TASK BRIEF: Reproduce the records below exactly; no pictures.

Saved data entries:
--------------------

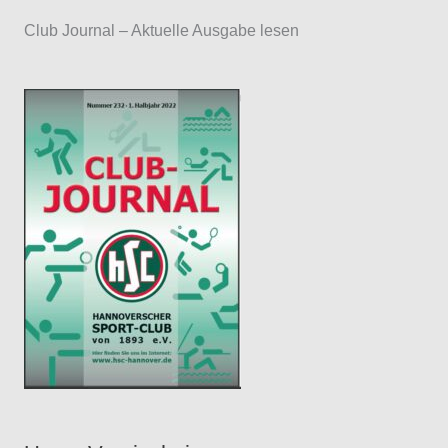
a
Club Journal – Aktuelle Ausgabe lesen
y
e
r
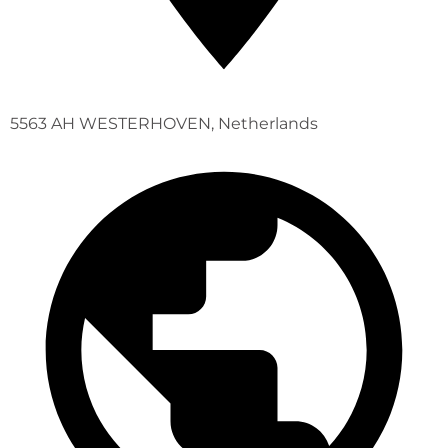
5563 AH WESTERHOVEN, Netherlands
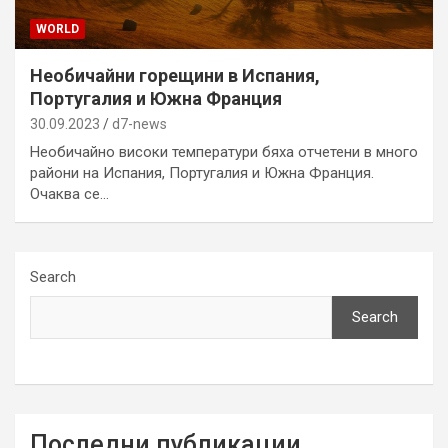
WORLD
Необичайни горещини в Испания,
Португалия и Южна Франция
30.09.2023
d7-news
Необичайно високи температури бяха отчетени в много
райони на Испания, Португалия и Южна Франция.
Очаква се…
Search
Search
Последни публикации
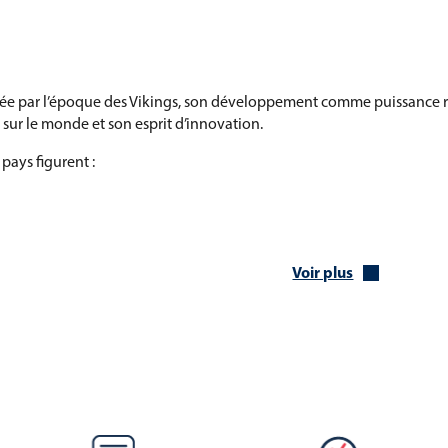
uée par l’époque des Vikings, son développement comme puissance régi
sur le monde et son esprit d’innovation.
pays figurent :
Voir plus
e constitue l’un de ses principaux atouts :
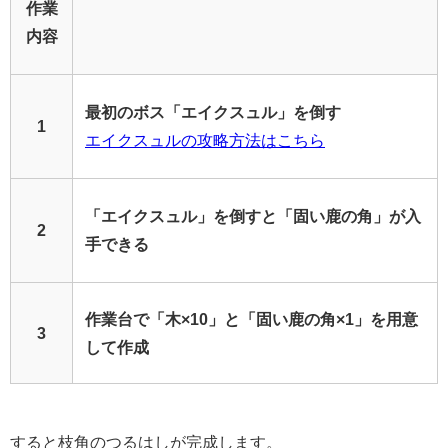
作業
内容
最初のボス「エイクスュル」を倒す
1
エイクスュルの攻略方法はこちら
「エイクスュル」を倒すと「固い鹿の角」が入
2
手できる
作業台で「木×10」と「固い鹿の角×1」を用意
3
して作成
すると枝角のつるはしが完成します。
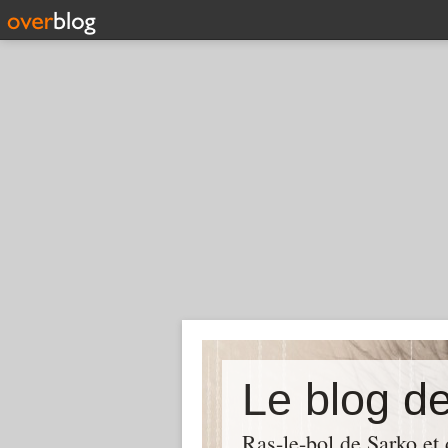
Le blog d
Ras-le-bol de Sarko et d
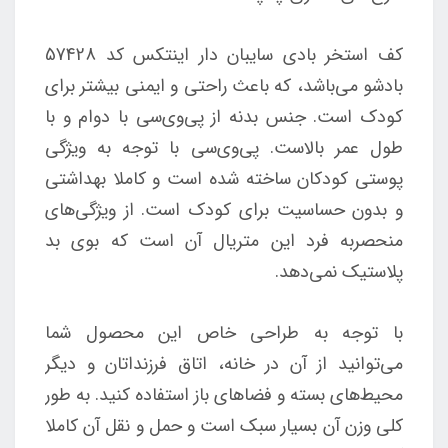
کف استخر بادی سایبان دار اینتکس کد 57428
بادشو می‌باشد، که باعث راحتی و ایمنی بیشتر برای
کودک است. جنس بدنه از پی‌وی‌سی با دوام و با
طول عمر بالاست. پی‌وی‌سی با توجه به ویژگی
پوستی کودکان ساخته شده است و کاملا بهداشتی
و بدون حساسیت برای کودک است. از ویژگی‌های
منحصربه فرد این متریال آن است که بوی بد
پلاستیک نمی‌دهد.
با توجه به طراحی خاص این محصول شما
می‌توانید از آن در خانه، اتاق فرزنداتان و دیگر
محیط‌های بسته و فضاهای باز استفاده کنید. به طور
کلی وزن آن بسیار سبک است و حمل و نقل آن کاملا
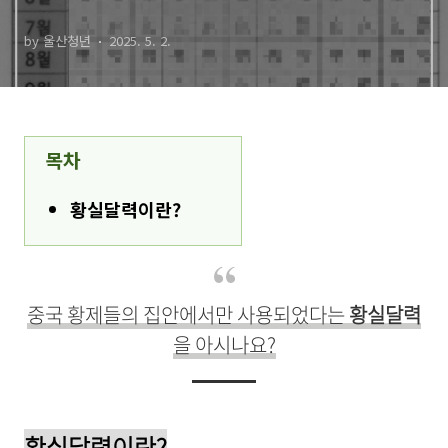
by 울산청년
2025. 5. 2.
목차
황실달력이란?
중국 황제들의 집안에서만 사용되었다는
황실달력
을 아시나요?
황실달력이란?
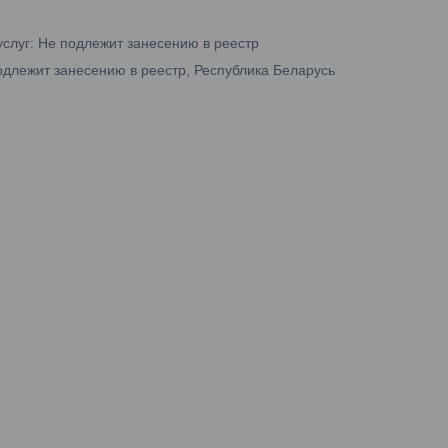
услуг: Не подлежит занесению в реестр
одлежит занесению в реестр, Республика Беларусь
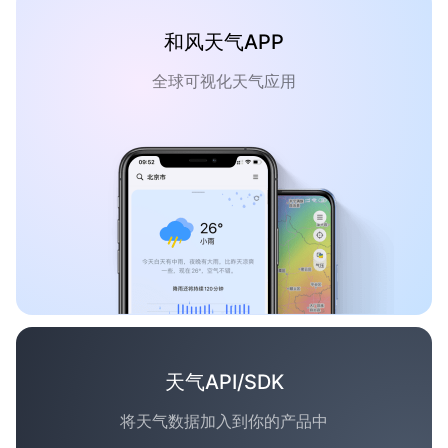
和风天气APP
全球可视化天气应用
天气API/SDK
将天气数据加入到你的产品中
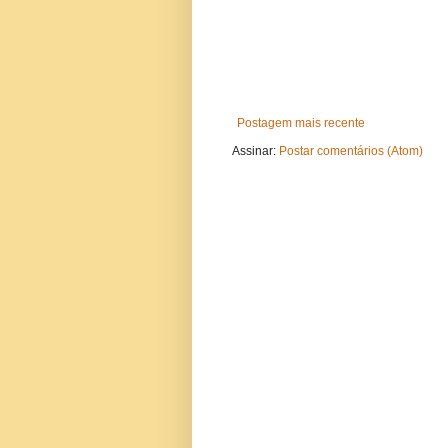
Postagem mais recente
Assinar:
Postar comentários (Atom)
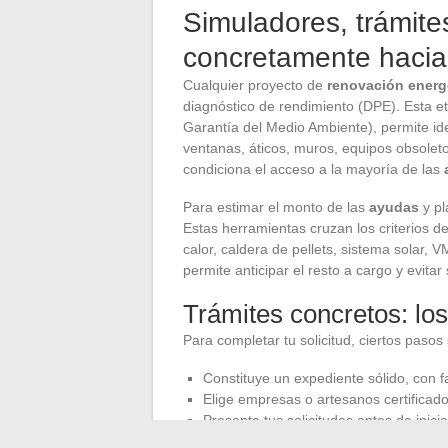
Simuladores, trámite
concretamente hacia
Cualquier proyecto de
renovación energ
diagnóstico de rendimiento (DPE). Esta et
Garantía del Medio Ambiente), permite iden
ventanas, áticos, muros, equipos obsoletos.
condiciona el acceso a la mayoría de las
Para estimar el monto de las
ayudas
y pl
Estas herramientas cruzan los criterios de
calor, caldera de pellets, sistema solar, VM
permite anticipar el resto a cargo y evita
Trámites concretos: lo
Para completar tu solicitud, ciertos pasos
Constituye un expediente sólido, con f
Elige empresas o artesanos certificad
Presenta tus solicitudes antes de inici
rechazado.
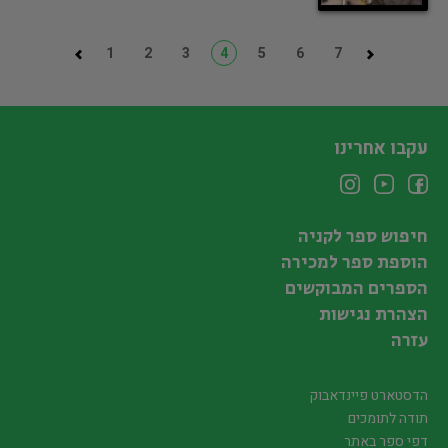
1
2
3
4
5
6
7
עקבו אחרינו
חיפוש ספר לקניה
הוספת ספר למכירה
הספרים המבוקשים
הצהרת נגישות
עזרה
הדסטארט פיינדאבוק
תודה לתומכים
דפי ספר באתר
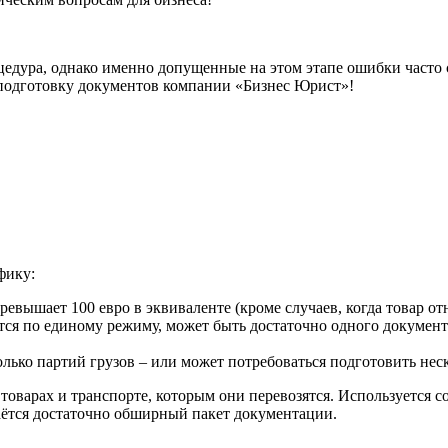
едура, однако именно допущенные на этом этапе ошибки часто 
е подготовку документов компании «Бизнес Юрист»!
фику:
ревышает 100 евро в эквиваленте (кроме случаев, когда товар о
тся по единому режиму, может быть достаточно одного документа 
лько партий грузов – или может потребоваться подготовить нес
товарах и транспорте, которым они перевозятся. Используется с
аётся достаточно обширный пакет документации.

--------------------

RESPONSE FOR THIS EXERCISE:
a
Club Journal – Aktuelle Ausgabe lesen
y
e
r
5563 AH WESTERHOVEN, Netherlands
WORLD
Необичайни горещини в Испания,
Португалия и Южна Франция
30.09.2023
d7-news
Необичайно високи температури бяха отчетени в много
райони на Испания, Португалия и Южна Франция.
Очаква се…
Search
Search
Последни публикации
uée par l’époque des Vikings, son développement comme puissance régi
sur le monde et son esprit d’innovation.
pays figurent :
Voir plus
e constitue l’un de ses principaux atouts :
作業
内容
最初のボス「エイクスュル」を倒す
1
エイクスュルの攻略方法はこちら
「エイクスュル」を倒すと「固い鹿の角」が入
2
手できる
作業台で「木×10」と「固い鹿の角×1」を用意
3
して作成
すると枝角のつるはしが完成します。
Le blog d
Ras-le-bol de Sarko et d
کف استخر بادی سایبان دار اینتکس کد 57428
بادشو می‌باشد، که باعث راحتی و ایمنی بیشتر برای
کودک است. جنس بدنه از پی‌وی‌سی با دوام و با
طول عمر بالاست. پی‌وی‌سی با توجه به ویژگی
پوستی کودکان ساخته شده است و کاملا بهداشتی
و بدون حساسیت برای کودک است. از ویژگی‌های
منحصربه فرد این متریال آن است که بوی بد
پلاستیک نمی‌دهد.
با توجه به طراحی خاص این محصول شما
می‌توانید از آن در خانه، اتاق فرزنداتان و دیگر
محیط‌های بسته و فضاهای باز استفاده کنید. به طور
کلی وزن آن بسیار سبک است و حمل و نقل آن کاملا
by 울산청년
2025. 5. 2.
목차
황실달력이란?
중국 황제들의 집안에서만 사용되었다는
황실달력
을 아시나요?
황실달력이란?
услуг: Не подлежит занесению в реестр
одлежит занесению в реестр, Республика Беларусь
和风天气APP
全球可视化天气应用
天气API/SDK
将天气数据加入到你的产品中
Postagem mais recente
Assinar:
Postar comentários (Atom)
Simuladores, trámite
concretamente hacia
Cualquier proyecto de
renovación energ
diagnóstico de rendimiento (DPE). Esta et
Garantía del Medio Ambiente), permite iden
ventanas, áticos, muros, equipos obsoletos.
condiciona el acceso a la mayoría de las
Para estimar el monto de las
ayudas
y pl
Estas herramientas cruzan los criterios de
calor, caldera de pellets, sistema solar, VM
permite anticipar el resto a cargo y evita
Trámites concretos: lo
Para completar tu solicitud, ciertos pasos
Constituye un expediente sólido, con f
Elige empresas o artesanos certificad
Presenta tus solicitudes antes de inici
rechazado.
1
2
3
4
5
6
7
עקבו אחרינו
חיפוש ספר לקניה
הוספת ספר למכירה
הספרים המבוקשים
הצהרת נגישות
עזרה
הדסטארט פיינדאבוק
תודה לתומכים
דפי ספר באתר
едура, однако именно допущенные на этом этапе ошибки часто 
е подготовку документов компании «Бизнес Юрист»!
фику:
ревышает 100 евро в эквиваленте (кроме случаев, когда товар о
тся по единому режиму, может быть достаточно одного документа 
лько партий грузов – или может потребоваться подготовить нес
товарах и транспорте, которым они перевозятся. Используется с
аётся достаточно обширный пакет документации.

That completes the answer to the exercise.